# Intermediate tarpon lines



## texican08 (Sep 13, 2016)

I’m looking to get a spare reel rigged for tarpon but have no experience in intermediate lines. Here’s what I have/know so far and looking for so advice from there...

- It’s going on a Hardy 12000 ultralite 
- wanting a full intermediate line and not a sinking tip
-would prefer to at least have the tip clear if not the entire line clear

That being said, what would be your recommendations on make/model of line? Thanks in advance!


----------



## Rick hambric (Jun 24, 2017)

Cortland or rio


----------



## Rick hambric (Jun 24, 2017)

Cortland clear camo is my preferred


----------



## lemaymiami (Feb 9, 2007)

I buy Rio intermediate lines (two or three in each size at a time...) and find them just the ticket. For many years we used Scientific Anglers intermediates - but the Rio are a bit less money and hold up well in the mangrove jungle areas of the Everglades. I work big tarpon in rivers up to 12- 14 feet deep and a full intermediate (with a clear tip the way they come from Rio) works just fine).


----------



## Backwater (Dec 14, 2014)

https://www.cortlandline.com/collections/saltwater-fly-line/products/big-game-intermediate

In 10-12wts, they call it their Big Game Clear Intermediate. It's a good deal for the money and a decent casting line.


----------



## eightwt (May 11, 2017)

Are intermediate lines used more than floaters for tarpon? What tarpon behavior dictates which type of line you throw? Thanks and pardon my ignorance.


----------



## lemaymiami (Feb 9, 2007)

If you're sight-fishing big silver in clear waters (like the Keys where the fish are in less than six feet of water - mostly...) then a floating line is your best bet.... Some of us, though, are fishing places like the dark waters of Everglades National Park where you might be working fish up really shallow or right on the bottom in rivers that are 10 to 15 feet deep (and every depth in between). With an intermediate you can fish every depth and the fly stays at that depth when you're stripping it... No you don't get a second cast the way you can with a floater and intermediates aren't very useful for popping bugs, etc. and there are a few tricks with it but some of us use mostly intermediates so that we can count the fly down to exactly where fish are holding like salmon in small rivers (we're talking every size of fish as well - some of them as big as they get....).

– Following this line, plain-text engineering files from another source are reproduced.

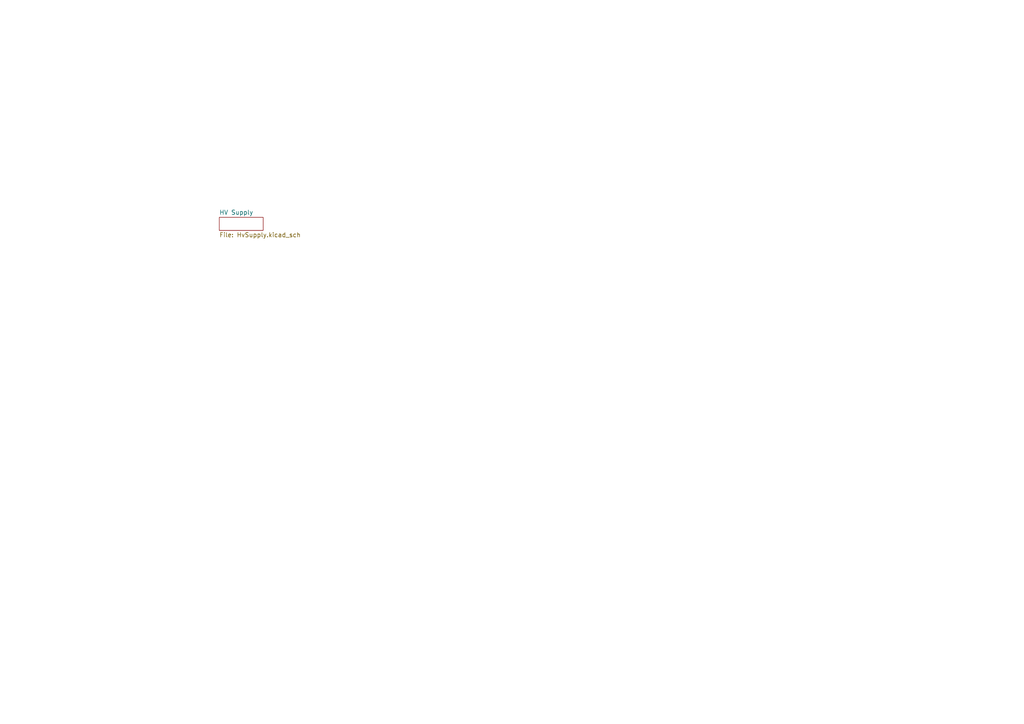
<source format=kicad_sch>
(kicad_sch
	(version 20231120)
	(generator "eeschema")
	(generator_version "8.0")
	(uuid "f37b5056-4078-4818-8bc7-3db6d9f9c6b3")
	(paper "A4")
	(title_block
		(title "Tiny Nixie Clock")
		(date "2024-07-05")
		(rev "V0R0")
		(comment 1 "creativecommons.org/licenses/by/4.0/")
		(comment 2 "Licence: CC BY 4.0")
		(comment 3 "Author: Michal Palič")
	)
	(lib_symbols)
	(sheet
		(at 63.6 63.04)
		(size 12.72 3.8)
		(fields_autoplaced yes)
		(stroke
			(width 0.1)
			(type solid)
		)
		(fill
			(color 0 0 0 0.0000)
		)
		(uuid "2fcecf23-f56b-4ac8-9f42-382ed668edae")
		(property "Sheetname" "HV Supply"
			(at 63.6 62.3546 0)
			(effects
				(font
					(size 1.27 1.27)
				)
				(justify left bottom)
			)
		)
		(property "Sheetfile" "HvSupply.kicad_sch"
			(at 63.6 67.3984 0)
			(effects
				(font
					(size 1.27 1.27)
				)
				(justify left top)
			)
		)
		(instances
			(project "nixie_clock"
				(path "/f37b5056-4078-4818-8bc7-3db6d9f9c6b3"
					(page "2")
				)
			)
		)
	)
	(sheet_instances
		(path "/"
			(page "1")
		)
	)
)

</source>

I know a fair number of anglers who keep a spare spool loaded with an intermediate just for times when getting your fly down is the only way you'll get bit - it's a situational thing...


----------



## eightwt (May 11, 2017)

Thank you Capt. I fish the Big Bend, so an intermediate may be useful for me. I use an intermediate also for other inshore fishing and along beaches.


----------



## Backwater (Dec 14, 2014)

lemaymiami said:


> I know a fair number of anglers who keep a spare spool loaded with an intermediate just for times when getting your fly down is the only way you'll get bit - it's a situational thing...


I keep one of my rods loaded with an intermediate when I go. 

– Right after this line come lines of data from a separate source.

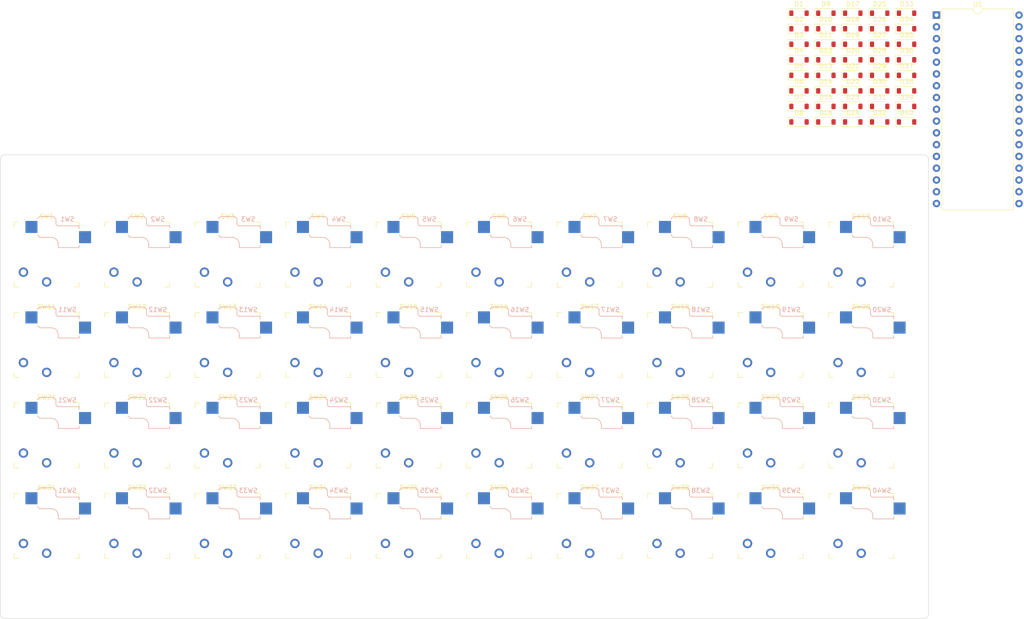
<source format=kicad_pcb>
(kicad_pcb (version 20221018) (generator pcbnew)

  (general
    (thickness 1.6)
  )

  (paper "A4")
  (layers
    (0 "F.Cu" signal)
    (31 "B.Cu" signal)
    (32 "B.Adhes" user "B.Adhesive")
    (33 "F.Adhes" user "F.Adhesive")
    (34 "B.Paste" user)
    (35 "F.Paste" user)
    (36 "B.SilkS" user "B.Silkscreen")
    (37 "F.SilkS" user "F.Silkscreen")
    (38 "B.Mask" user)
    (39 "F.Mask" user)
    (40 "Dwgs.User" user "User.Drawings")
    (41 "Cmts.User" user "User.Comments")
    (42 "Eco1.User" user "User.Eco1")
    (43 "Eco2.User" user "User.Eco2")
    (44 "Edge.Cuts" user)
    (45 "Margin" user)
    (46 "B.CrtYd" user "B.Courtyard")
    (47 "F.CrtYd" user "F.Courtyard")
    (48 "B.Fab" user)
    (49 "F.Fab" user)
    (50 "User.1" user)
    (51 "User.2" user)
    (52 "User.3" user)
    (53 "User.4" user)
    (54 "User.5" user)
    (55 "User.6" user)
    (56 "User.7" user)
    (57 "User.8" user)
    (58 "User.9" user)
  )

  (setup
    (pad_to_mask_clearance 0)
    (aux_axis_origin 50 50)
    (grid_origin 50 50)
    (pcbplotparams
      (layerselection 0x00010fc_ffffffff)
      (plot_on_all_layers_selection 0x0000000_00000000)
      (disableapertmacros false)
      (usegerberextensions false)
      (usegerberattributes true)
      (usegerberadvancedattributes true)
      (creategerberjobfile true)
      (dashed_line_dash_ratio 12.000000)
      (dashed_line_gap_ratio 3.000000)
      (svgprecision 4)
      (plotframeref false)
      (viasonmask false)
      (mode 1)
      (useauxorigin false)
      (hpglpennumber 1)
      (hpglpenspeed 20)
      (hpglpendiameter 15.000000)
      (dxfpolygonmode true)
      (dxfimperialunits true)
      (dxfusepcbnewfont true)
      (psnegative false)
      (psa4output false)
      (plotreference true)
      (plotvalue true)
      (plotinvisibletext false)
      (sketchpadsonfab false)
      (subtractmaskfromsilk false)
      (outputformat 1)
      (mirror false)
      (drillshape 1)
      (scaleselection 1)
      (outputdirectory "")
    )
  )

  (net 0 "")
  (net 1 "/ROW0")
  (net 2 "Net-(D1-A)")
  (net 3 "Net-(D2-A)")
  (net 4 "Net-(D3-A)")
  (net 5 "Net-(D4-A)")
  (net 6 "Net-(D5-A)")
  (net 7 "Net-(D6-A)")
  (net 8 "Net-(D7-A)")
  (net 9 "Net-(D8-A)")
  (net 10 "Net-(D9-A)")
  (net 11 "Net-(D10-A)")
  (net 12 "/ROW1")
  (net 13 "Net-(D11-A)")
  (net 14 "Net-(D12-A)")
  (net 15 "Net-(D13-A)")
  (net 16 "Net-(D14-A)")
  (net 17 "Net-(D15-A)")
  (net 18 "Net-(D16-A)")
  (net 19 "Net-(D17-A)")
  (net 20 "Net-(D18-A)")
  (net 21 "Net-(D19-A)")
  (net 22 "Net-(D20-A)")
  (net 23 "/ROW2")
  (net 24 "Net-(D21-A)")
  (net 25 "Net-(D22-A)")
  (net 26 "Net-(D23-A)")
  (net 27 "Net-(D24-A)")
  (net 28 "Net-(D25-A)")
  (net 29 "Net-(D26-A)")
  (net 30 "Net-(D27-A)")
  (net 31 "Net-(D28-A)")
  (net 32 "Net-(D29-A)")
  (net 33 "Net-(D30-A)")
  (net 34 "/ROW3")
  (net 35 "Net-(D31-A)")
  (net 36 "Net-(D32-A)")
  (net 37 "Net-(D33-A)")
  (net 38 "Net-(D34-A)")
  (net 39 "Net-(D35-A)")
  (net 40 "Net-(D36-A)")
  (net 41 "Net-(D37-A)")
  (net 42 "Net-(D38-A)")
  (net 43 "Net-(D39-A)")
  (net 44 "Net-(D40-A)")
  (net 45 "/COL0")
  (net 46 "/COL1")
  (net 47 "/COL2")
  (net 48 "/COL3")
  (net 49 "/COL4")
  (net 50 "/COL5")
  (net 51 "/COL6")
  (net 52 "/COL7")
  (net 53 "/COL8")
  (net 54 "/COL9")
  (net 55 "unconnected-(U1-+5V-Pad1)")
  (net 56 "unconnected-(U1-GPIO14-Pad16)")
  (net 57 "unconnected-(U1-GPIO15-Pad17)")
  (net 58 "GND")
  (net 59 "unconnected-(U1-GPIO16-Pad19)")
  (net 60 "unconnected-(U1-GPIO17-Pad20)")
  (net 61 "unconnected-(U1-GPIO18-Pad21)")
  (net 62 "unconnected-(U1-GPIO19-Pad22)")
  (net 63 "unconnected-(U1-GPIO20-Pad23)")
  (net 64 "unconnected-(U1-GPIO21-Pad24)")
  (net 65 "unconnected-(U1-GPIO22-Pad25)")
  (net 66 "unconnected-(U1-GPIO23-Pad26)")
  (net 67 "unconnected-(U1-GPIO24-Pad27)")
  (net 68 "unconnected-(U1-GPIO25-Pad28)")
  (net 69 "unconnected-(U1-GPIO26-Pad29)")
  (net 70 "unconnected-(U1-GPIO27-Pad30)")
  (net 71 "unconnected-(U1-GPIO28-Pad31)")
  (net 72 "unconnected-(U1-GPIO29-Pad32)")
  (net 73 "+3.3V")

  (footprint "ae-rp2040:AE-RP2040" (layer "F.Cu") (at 251.72 19.86))

  (footprint "Diode_SMD:D_SOD-123" (layer "F.Cu") (at 233.685 42.91))

  (footprint "keyswitches:Kailh_socket_PG1350_optional" (layer "F.Cu") (at 60 71.5))

  (footprint "keyswitches:Kailh_socket_PG1350_optional" (layer "F.Cu") (at 177 91))

  (footprint "Diode_SMD:D_SOD-123" (layer "F.Cu") (at 227.89 26.16))

  (footprint "Diode_SMD:D_SOD-123" (layer "F.Cu") (at 227.89 36.21))

  (footprint "Diode_SMD:D_SOD-123" (layer "F.Cu") (at 222.095 22.81))

  (footprint "Diode_SMD:D_SOD-123" (layer "F.Cu") (at 233.685 26.16))

  (footprint "Diode_SMD:D_SOD-123" (layer "F.Cu") (at 222.095 19.46))

  (footprint "Diode_SMD:D_SOD-123" (layer "F.Cu") (at 245.275 22.81))

  (footprint "Diode_SMD:D_SOD-123" (layer "F.Cu") (at 222.095 42.91))

  (footprint "keyswitches:Kailh_socket_PG1350_optional" (layer "F.Cu") (at 216 91))

  (footprint "keyswitches:Kailh_socket_PG1350_optional" (layer "F.Cu") (at 235.5 91))

  (footprint "Diode_SMD:D_SOD-123" (layer "F.Cu") (at 227.89 42.91))

  (footprint "Diode_SMD:D_SOD-123" (layer "F.Cu") (at 233.685 19.46))

  (footprint "keyswitches:Kailh_socket_PG1350_optional" (layer "F.Cu") (at 196.5 110.5))

  (footprint "keyswitches:Kailh_socket_PG1350_optional" (layer "F.Cu") (at 60 110.5))

  (footprint "keyswitches:Kailh_socket_PG1350_optional" (layer "F.Cu") (at 79.5 71.5))

  (footprint "keyswitches:Kailh_socket_PG1350_optional" (layer "F.Cu") (at 235.5 110.5))

  (footprint "keyswitches:Kailh_socket_PG1350_optional" (layer "F.Cu") (at 79.5 91))

  (footprint "Diode_SMD:D_SOD-123" (layer "F.Cu") (at 239.48 26.16))

  (footprint "keyswitches:Kailh_socket_PG1350_optional" (layer "F.Cu") (at 216 71.5))

  (footprint "Diode_SMD:D_SOD-123" (layer "F.Cu") (at 245.275 26.16))

  (footprint "keyswitches:Kailh_socket_PG1350_optional" (layer "F.Cu") (at 60 91))

  (footprint "keyswitches:Kailh_socket_PG1350_optional" (layer "F.Cu") (at 235.5 130))

  (footprint "Diode_SMD:D_SOD-123" (layer "F.Cu")
    (tstamp 54e4b852-87c1-4201-9d4a-f07f3d8a61a0)
    (at 222.095 39.56)
    (descr "SOD-123")
    (tags "SOD-123")
    (property "Sheetfile" "sw_matrix.kicad_sch")
    (property "Sheetname" "sw_matrix")
    (property "Sim.Device" "D")
    (property "Sim.Pins" "1=K 2=A")
    (property "ki_description" "75V 0.15A Fast Switching Diode, SOD-123")
    (property "ki_keywords" "diode")
    (path "/8ca88bad-704c-45d2-87e2-63cdabef09eb/436c5fec-2dca-486e-bce2-9aecb853d447")
    (attr smd)
    (fp_text reference "D7" (at 0 -2) (layer "F.SilkS")
        (eff
... [430890 chars truncated]
</source>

Some like it riding high, but some like it low!


----------



## 024H6 (Jan 28, 2018)

Anyone have any suggestions for a 12wt floating line?


----------



## Rick hambric (Jun 24, 2017)

Cortland clear tarpon


----------



## k-roc (Feb 8, 2018)

I fish the glades from a SUP (that's really micro microskiff) the last two weeks of April every year. I'd like to know how and when to try going deep for tarpon. Basically unless I can see fish near the surface or in the shallows, or when fish are rolling or gulping air, I don't catch anything blind casting in murky water...

And I've had the Rio Tropical WF8-I and it's been fine but I kind of like the low stretch core and durability of Airflo lines these days.


----------



## lemaymiami (Feb 9, 2007)

You're pretty much handicapped by your ride when it comes to deeper waters tarpon out of Flamingo - since all of that is on the west coast of the 'Glades (and we're talking a run of 20 miles west at a minimum...). If you're fishing out of Chokoloskee or the areas close by you might have a shot since the rivers there (where all the "deep water" is...) are much, much closer.. Deep is a relative term out of Flamingo since there are basins and channels very close to Flamingo where you might find big tarpon in six feet of water or less (and with the right conditions actually see fish at the surface rolling, finning, and just plain hanging out this time of year). What will happen to you with an SUP with a big tarpon hooked up might just get exciting - too exciting for an old guy like me...

That said, your ride is perfect for working shallow and sheltered - trying to fish where there's a lot of current isn't healthy with what you're working out of...


----------



## k-roc (Feb 8, 2018)

Thanks for the info Bob, greatly appreciated. I stay at my folks' condo in Naples so I haven't ventured as far as Flamingo. We typically launch near Goodland, sometimes Chokoloskee.
We're set up in a way that we can cast at whatever we see that day, 8 wt. rods with usually 30 lbs. tippet and much of the time it's a black and purple EP fly. We've caught reds, snook, jack and tarpon on that fly. Basically if we were to hook into a massive fish from the SUPs, the plan is to break it off after a few jumps! My wife been towed around before and has landed a few babies (20 pounders). I've choked more often than not when setting the hook in stained water, I'm so surprised when i get the bite and can't see a fish that I don't set hard enough!

The weather doesn't cooperate that often in April, it's only happened to us a few times that we've had hot, humid, calm conditions that are prime for tarpon.

Anyways sorry for hijacking the Intermediate line thread!


----------